Sir Ian Blair, the Metropolitan Police Commissioner, has already indicated that his force is fully stretched but has foiled three credible terrorist plots since the July attacks which killed 52 people in London.
They are understood to be a plan to set off car bombs, a missile attack and an attempt to obtain a cache of weapons. Sir Ian has revealed that the security services now send daily alerts to the police all of which have to be investigated. Before the 7/7 bombing the alerts were issued monthly. Resources will be further stretched when senior anti-terrorist officers leave frontline duties to take part in four major terrorist trials scheduled for 2006.
No arrests have been made in connection with the July 7 bombings and the suspected mastermind behind the plot has never been identified. The inquiry has, however, forced Scotland Yard to throw away the existing intelligence profile of a terrorist because none of the bombers fitted the model.
Senior officers are engaged in trying to draw up “a new topology” of the radicalisation of a young Muslim to attempt to stem the influence of extremists and prevent further attacks.
Scotland Yard also wants an initial £60 million to establish a new Counter Terrorist Command with 2,000 officers — an increase of 33 per cent on the current combined strength of the anti-terrorist branch and Special Branch.

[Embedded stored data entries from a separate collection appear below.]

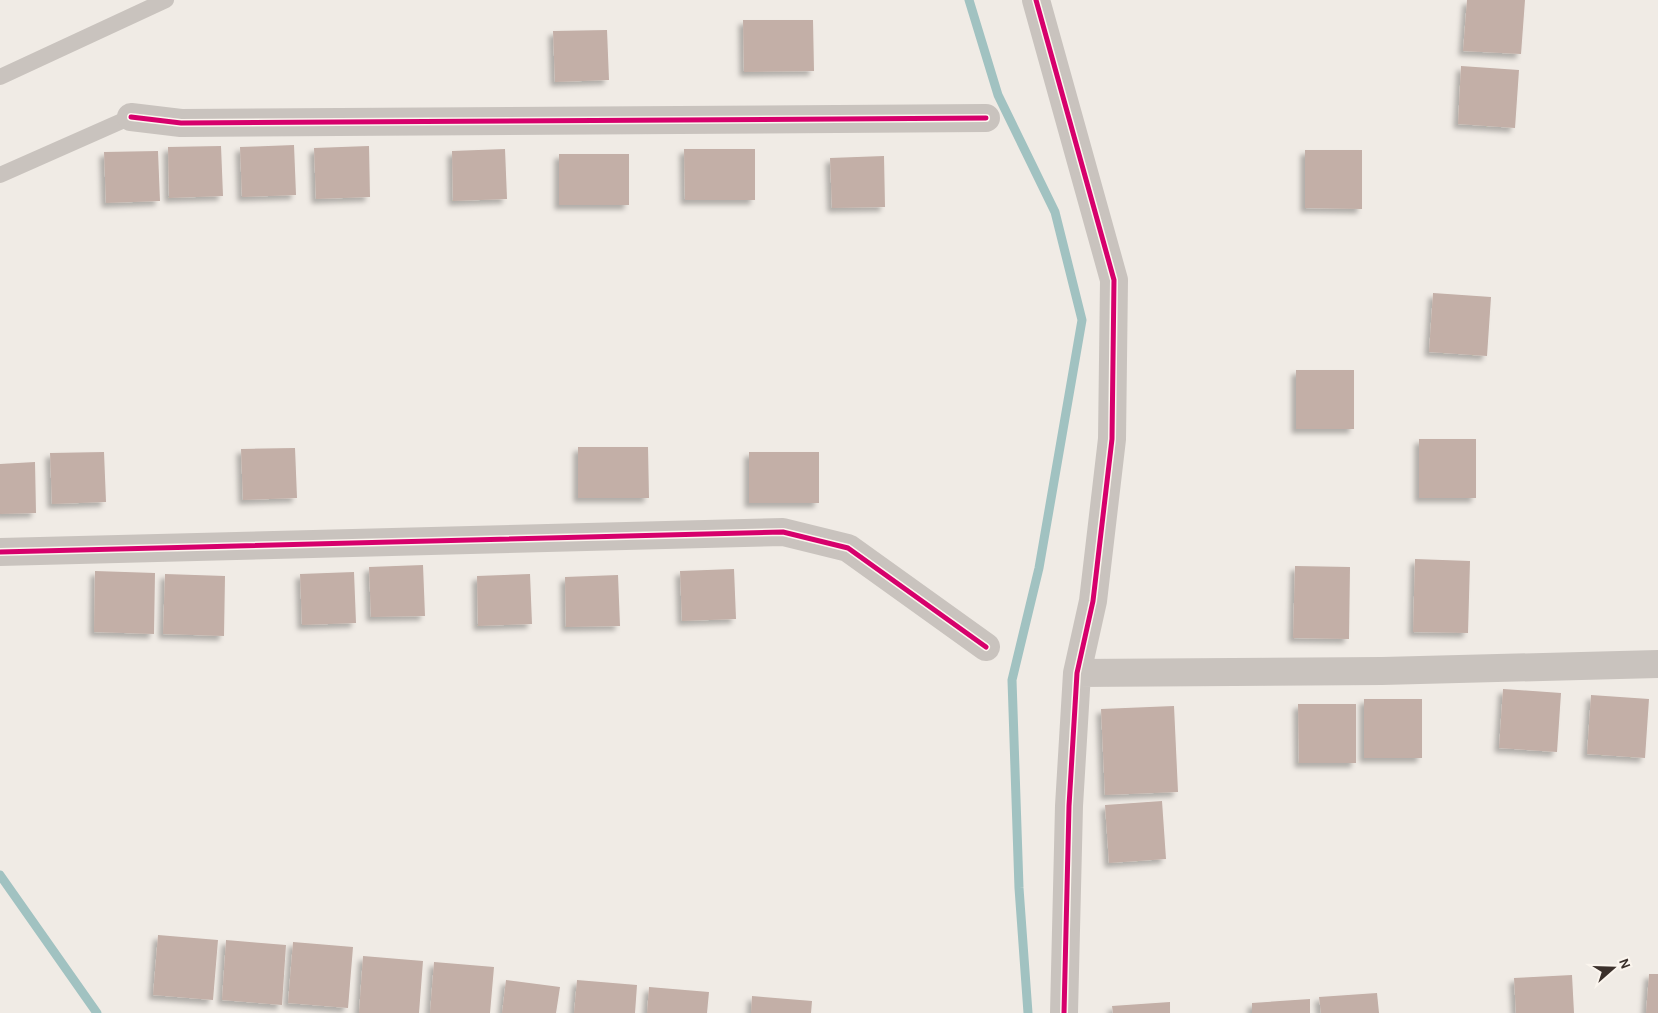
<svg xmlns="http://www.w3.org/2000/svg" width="1658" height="1013" font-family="Karla,sans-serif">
	<defs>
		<filter id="shadow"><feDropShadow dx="-4.5" dy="4.5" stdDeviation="2.5" flood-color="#0004"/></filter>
	</defs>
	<rect width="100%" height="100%" fill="#f0ebe5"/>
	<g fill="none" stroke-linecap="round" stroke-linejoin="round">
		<path stroke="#a1c2c1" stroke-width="9" d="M 969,0 L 998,95 L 1055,212 L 1082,320 L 1039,568 L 1012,680 L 1019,888 L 1028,1013
			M 0,875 L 97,1013"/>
	</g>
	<path fill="#c3afa7" filter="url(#shadow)" d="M 1467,0 L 1525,0 L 1521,54 L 1463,51 Z
		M 743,20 L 813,20 L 814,71 L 744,72 Z
		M 607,30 L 609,80 L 555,82 L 553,31 Z
		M 1461,66 L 1519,70 L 1515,128 L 1458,124 Z
		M 294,145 L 296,195 L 242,197 L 240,147 Z
		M 221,146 L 223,196 L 169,198 L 168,147 Z
		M 369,146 L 370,197 L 316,199 L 314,148 Z
		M 505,149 L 507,199 L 453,201 L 452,151 Z
		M 684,149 L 755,149 L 755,200 L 685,200 Z
		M 1305,150 L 1362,150 L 1362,209 L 1305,208 Z
		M 158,151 L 160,201 L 106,203 L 104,152 Z
		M 559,154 L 629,154 L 629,205 L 559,205 Z
		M 884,156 L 885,207 L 832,208 L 830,158 Z
		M 1433,293 L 1491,297 L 1487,356 L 1429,352 Z
		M 1296,370 L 1354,370 L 1354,429 L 1296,429 Z
		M 1419,439 L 1476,439 L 1476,498 L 1419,498 Z
		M 578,447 L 648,447 L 649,498 L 578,498 Z
		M 295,448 L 297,498 L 243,500 L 241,449 Z
		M 104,452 L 106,502 L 52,504 L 50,453 Z
		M 749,452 L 819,452 L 819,503 L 749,503 Z
		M 35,462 L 36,513 L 0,514 L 0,464 Z
		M 1415,559 L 1470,561 L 1468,633 L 1413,632 Z
		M 423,565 L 425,616 L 371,617 L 369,567 Z
		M 1295,566 L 1350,567 L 1349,639 L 1293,638 Z
		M 734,569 L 736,619 L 682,621 L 680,571 Z
		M 95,571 L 155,573 L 154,634 L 94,632 Z
		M 354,572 L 356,623 L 302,625 L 300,574 Z
		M 165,574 L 225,576 L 224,636 L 163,634 Z
		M 530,574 L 532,624 L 478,626 L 477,576 Z
		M 618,575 L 620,626 L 566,627 L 565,577 Z
		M 1503,689 L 1561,693 L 1557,752 L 1499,748 Z
		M 1591,695 L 1649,699 L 1645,758 L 1587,754 Z
		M 1364,699 L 1422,699 L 1422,758 L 1364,758 Z
		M 1298,704 L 1356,704 L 1356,763 L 1299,763 Z
		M 1174,706 L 1178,792 L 1105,795 L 1101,709 Z
		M 1162,801 L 1166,859 L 1109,863 L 1105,805 Z
		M 158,935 L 218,940 L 213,1000 L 153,995 Z
		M 226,940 L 286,945 L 282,1005 L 222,1000 Z
		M 293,942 L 353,947 L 348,1008 L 288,1003 Z
		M 363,956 L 423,961 L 419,1013 L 359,1013 Z
		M 434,962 L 494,967 L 490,1013 L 430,1013 Z
		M 1649,974 L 1658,974 L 1658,1013 L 1646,1013 Z
		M 1572,975 L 1574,1013 L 1516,1013 L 1514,978 Z
		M 506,980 L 560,987 L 556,1013 L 502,1013 Z
		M 577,980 L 637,985 L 635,1013 L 574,1013 Z
		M 649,987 L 709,992 L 707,1013 L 647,1013 Z
		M 1377,993 L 1379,1013 L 1321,1013 L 1319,997 Z
		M 752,996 L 812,1001 L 811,1013 L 751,1013 Z
		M 1310,999 L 1310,1013 L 1252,1013 L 1252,1003 Z
		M 1170,1002 L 1170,1013 L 1113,1013 L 1112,1006 Z"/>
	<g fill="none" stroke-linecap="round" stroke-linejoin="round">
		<path stroke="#c9c3be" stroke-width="16" d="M 0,77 L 166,0
			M 0,175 L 131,117"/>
		<path stroke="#c9c3be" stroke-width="28" d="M 1036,0 L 1114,280 L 1112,439 L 1093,601 L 1077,673 L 1069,806 L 1064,1013
			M 131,117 L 181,123 L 986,118
			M 0,552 L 783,532 L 848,548 L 986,647
			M 1077,673 L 1382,671 L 1658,664"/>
		<defs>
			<path id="cycleway" d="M 1036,0 L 1114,280 L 1112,439 L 1093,601 L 1077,673 L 1069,806 L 1064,1013
				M 131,117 L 181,123 L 986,118
				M 0,552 L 783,532 L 848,548 L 986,647"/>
		</defs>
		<use href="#cycleway" stroke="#fbf5ee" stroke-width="8"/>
		<use href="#cycleway" stroke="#d6006c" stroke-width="5"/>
	</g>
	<g transform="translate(1613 968) rotate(70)" stroke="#fbf5ee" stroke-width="4" paint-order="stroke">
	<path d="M0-4L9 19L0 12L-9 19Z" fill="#3b302b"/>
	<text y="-8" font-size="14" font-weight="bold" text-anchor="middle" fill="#3b302b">N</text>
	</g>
</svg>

However, its case is unlikely to have been helped by the intervention yesterday of Ken Livingstone, Mayor of London, who said the terrorist threat came from “fairly disorganised and small groups of disaffected people”.
He added: “This is not a great organised international conspiracy with orders flowing down the chain.”
Overall spending on domestic security will have risen from £1.5 billion in 2004-05 to £2.1 billion by 2007. The security budget has more than doubled since the September 11 attacks in the US.